Du coup, la "carte" humanitaire est la vraie nouveauté de la diplomatie Hollande. La France a envoyé jeudi un groupement médico-chirurgical militaire à destination de la Jordanie pour venir en aide aux réfugiés qui fuient les combats en Syrie et affluent à la frontière syro-jordanienne. C'est, pour l'instant, la seule réponse française envisagée aux exactions du pouvoir syrien.

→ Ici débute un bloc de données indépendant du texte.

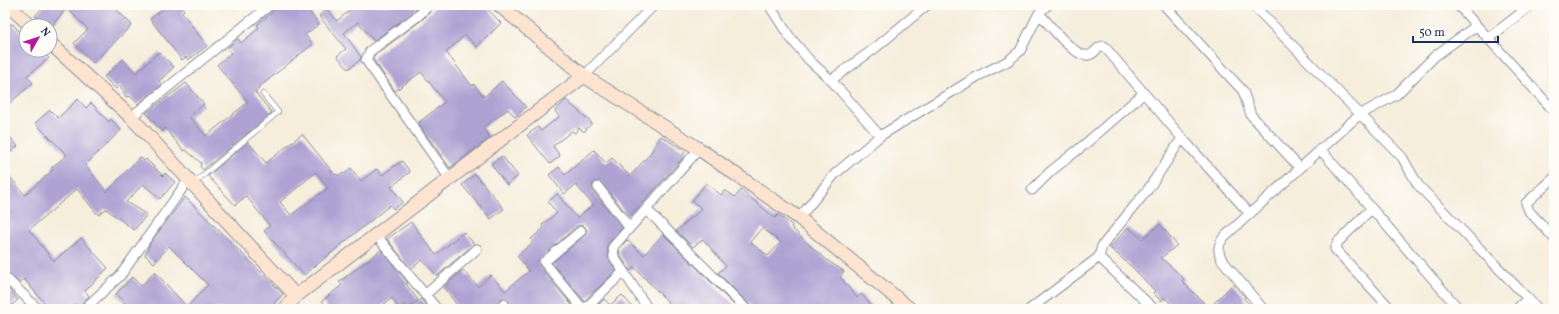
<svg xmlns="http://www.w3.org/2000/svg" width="1559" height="314" font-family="Vollkorn,serif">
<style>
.building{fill:#aea2d3;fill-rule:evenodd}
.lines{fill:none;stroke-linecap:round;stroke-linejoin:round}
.lane-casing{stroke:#888e9c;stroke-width:6}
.street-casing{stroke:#888e9c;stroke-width:11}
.secondary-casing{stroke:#888e9c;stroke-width:15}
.lane{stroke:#fff;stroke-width:4.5}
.street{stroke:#fff;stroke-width:9}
.secondary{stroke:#fde4d1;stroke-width:13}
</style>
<rect width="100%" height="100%" fill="#fdfcf7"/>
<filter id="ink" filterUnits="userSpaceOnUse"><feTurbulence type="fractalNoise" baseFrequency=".025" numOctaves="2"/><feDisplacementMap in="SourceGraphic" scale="8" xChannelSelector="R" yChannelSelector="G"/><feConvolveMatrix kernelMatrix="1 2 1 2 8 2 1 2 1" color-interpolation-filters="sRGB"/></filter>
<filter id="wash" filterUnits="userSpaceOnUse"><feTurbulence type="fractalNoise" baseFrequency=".012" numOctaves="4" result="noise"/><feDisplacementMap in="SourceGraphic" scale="16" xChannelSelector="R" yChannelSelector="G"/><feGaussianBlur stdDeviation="0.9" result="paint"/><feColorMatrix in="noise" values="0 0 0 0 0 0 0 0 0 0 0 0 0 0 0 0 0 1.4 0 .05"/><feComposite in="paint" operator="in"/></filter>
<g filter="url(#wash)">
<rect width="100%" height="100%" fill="#f6eddb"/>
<g id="blocks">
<path class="building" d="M45 5H112L132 25 93 63 74 43 88 29 67 8 50 28V26H47L35 16Z
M168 5H180L184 10 182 12 207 46 188 60 186 57 182 60 150 19Z
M281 5H304L319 24 305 35 313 44 258 88 259 89 255 92 272 113 203 170 200 166 201 163 186 150 184 151 165 128 162 132 146 113 186 83 204 104 189 117 206 136 248 102 217 65 231 53 227 48 238 39 241 43 259 28 257 25Z
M356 5H414L417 9 374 41 358 22 344 33 361 57 360 60 348 69 337 56 346 49 319 16 327 9 337 21Z
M435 5H484L501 23 477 47 465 35 446 52 472 86 474 84 484 97 502 81 526 107 515 117 508 109 483 128 490 137 450 168 418 123 445 102 421 72 395 91 373 59 375 55 423 19 433 9Z
M5 18 11 25 13 24 26 40V50H40L49 58 27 76 33 83 5 107Z
M159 52 174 67 159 81 162 85 138 104 130 96 126 97 120 85 116 89 104 77 123 59 136 73Z
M78 99 86 108 91 103 109 122 111 119 121 130 85 165 107 192 140 157 144 161 146 159 163 176 165 173 175 182 160 199 143 184 126 202 147 215 134 230 106 209 98 215 77 189 29 230 54 261 81 238 108 268 85 291 89 296 78 307 75 304 70 309H50L24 279 19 283 5 271V171L25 195 53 170 51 168 67 155 35 123 50 110 58 118Z
M566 100 592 123 584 132 579 128 575 133 572 131 553 146 560 156 550 164 527 135 538 127 541 131 559 117 555 111Z
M302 134 335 175 337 174 338 176 342 173 344 174 351 168 361 181 377 169 382 175 402 161 410 172 391 187 403 202 394 209 390 205 304 275 264 231 270 226 246 196 235 205 208 176 248 142 266 163ZM316 172 328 188 291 215 280 202Z
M661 136 685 151 681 160 664 179 629 217 602 183 597 181 592 185 593 191 622 228 607 245 608 258 616 271 584 301 552 263 585 235 587 230 583 225 577 226 539 260V266L575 309H507L510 303 503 298 494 304 492 309H450L456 304 444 287 463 270 478 287 491 275 505 291 529 271 517 256 533 242 531 239 544 228 542 225 557 213 548 202 557 194 577 218 593 205 576 185 564 194 549 175 559 167 565 175 594 150 606 163 612 158 630 176 649 155Z
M11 138 18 146 5 157V143Z
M502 156 518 176 507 185 491 164Z
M475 174 504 209 491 219 462 185Z
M706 183 721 195 725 190 735 197 741 190 775 218 778 215 792 225 791 227 808 244 828 261 844 271 840 277 857 298 861 294 875 309H752L750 305 718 273 726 266 703 239 693 247 676 231 702 209 692 201ZM762 228 781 242 768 256 750 242Z
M185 197 283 294 269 309H131L116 294 132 277 141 286 155 272 187 307 208 285 169 246 154 263 145 255 151 242Z
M411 222 436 255 464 232 474 244 437 276 422 260 411 269 387 239Z
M1160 224 1177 245 1161 258 1176 271 1184 279 1182 281 1210 309H1176L1164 297 1161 301 1153 293 1155 291 1132 267 1110 248 1128 227 1142 239Z
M663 234 738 309H663L669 303 634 267 631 271 629 269 620 255 619 249 627 240 644 255Z
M381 250 408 283 406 284 418 300 408 309 404 304 399 308 392 298 378 309H328L322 301 342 285 339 282Z
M1233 284 1245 297 1244 299 1254 309H1219L1214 303Z
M5 285 18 300 7 309H5Z
M622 295 634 309H594L604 299 610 305Z
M421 299 429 309H409Z"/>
</g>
</g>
<g filter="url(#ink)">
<use href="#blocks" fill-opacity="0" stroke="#888e9c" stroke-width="1"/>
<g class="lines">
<g class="lane-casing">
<path id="lane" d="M194 183 278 112 263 94"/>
</g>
<g class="street-casing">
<path id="street" d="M429 5 419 15 370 51 366 60 450 179
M769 5 789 36 810 61 831 80 880 136
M1164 5 1243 91 1251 115 1300 168
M1253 5 1402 157 1418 185 1538 309
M1458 5 1554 111
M1039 13C1048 23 1075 59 1089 55 1095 54 1097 46 1104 46L1182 138 1250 214
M1489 38 1531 5
M584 76 654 5
M831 80 874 49 927 5
M131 117 270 5
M1320 149 1459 309
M1554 178 1526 203 1529 211 1554 238
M598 187 629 227
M1032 190 1051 171 1084 145 1144 93
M646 209 746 309
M1371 209 1338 242 1335 249 1391 309
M799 218 835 174 880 136 978 76 1008 61 1020 51 1039 13 1048 5
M581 231 544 262 583 309
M376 235 437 309
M1099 257 1154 309
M5 277 38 309
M425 295 477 249
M84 309 120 276 189 179
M498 309 504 304
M585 309 623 272
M648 309 614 257 613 247 699 149
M1030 309 1099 257 1102 246 1149 188 1182 138
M1263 309 1222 260C1217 251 1218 245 1224 237L1359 115 1396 95 1435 56 1476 26
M1517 309 1528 298"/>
</g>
<g class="secondary-casing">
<path id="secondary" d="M8 5 31 26
M499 5 584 76 699 149 799 218 910 309
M50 43 131 117 296 296
M285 309 296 296 584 76"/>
</g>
<use href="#lane" class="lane"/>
<use href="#street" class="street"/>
<use href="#secondary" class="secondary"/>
</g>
</g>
<rect width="1559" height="314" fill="none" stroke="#fdfcf7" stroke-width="20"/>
<g transform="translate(38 38) rotate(51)"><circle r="19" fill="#fdfcf7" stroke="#a3aaba"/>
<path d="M0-3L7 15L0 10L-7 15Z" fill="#b5179e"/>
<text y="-6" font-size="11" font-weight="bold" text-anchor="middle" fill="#1b2f5e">N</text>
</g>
<path d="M1413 36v6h85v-6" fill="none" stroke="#1b2f5e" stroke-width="2"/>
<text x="1419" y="36" font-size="12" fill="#1b2f5e" stroke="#fdfcf7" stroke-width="3" paint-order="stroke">50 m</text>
</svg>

…Parce que les Européens n'ont pas les moyens... Crise de la dette oblige, les pays européens disposant d'une force de frappe à l'international veulent réduire la voilure. Ils ont déjà épuisé leurs stocks en Libye et l'armée française prépare son Livre blanc, sa feuille de route, avec pour consigne de limiter son budget.
...et les Américains rechignent. Si les Européens manquent actuellement de moyens, les Américains pourraient eux intervenir. Mais la période est également aux économies outre-Atlantique, sans oublier un élément incontournable. Barack Obama est engagé dans une campagne électorale et il ne souhaite pas s'engager militairement dans le monde musulman au moins jusqu'au scrutin de novembre. Le président démocrate, prix Nobel de la Paix, a également à cœur de solder le lourd héritage de son prédécesseur, George W. Bush.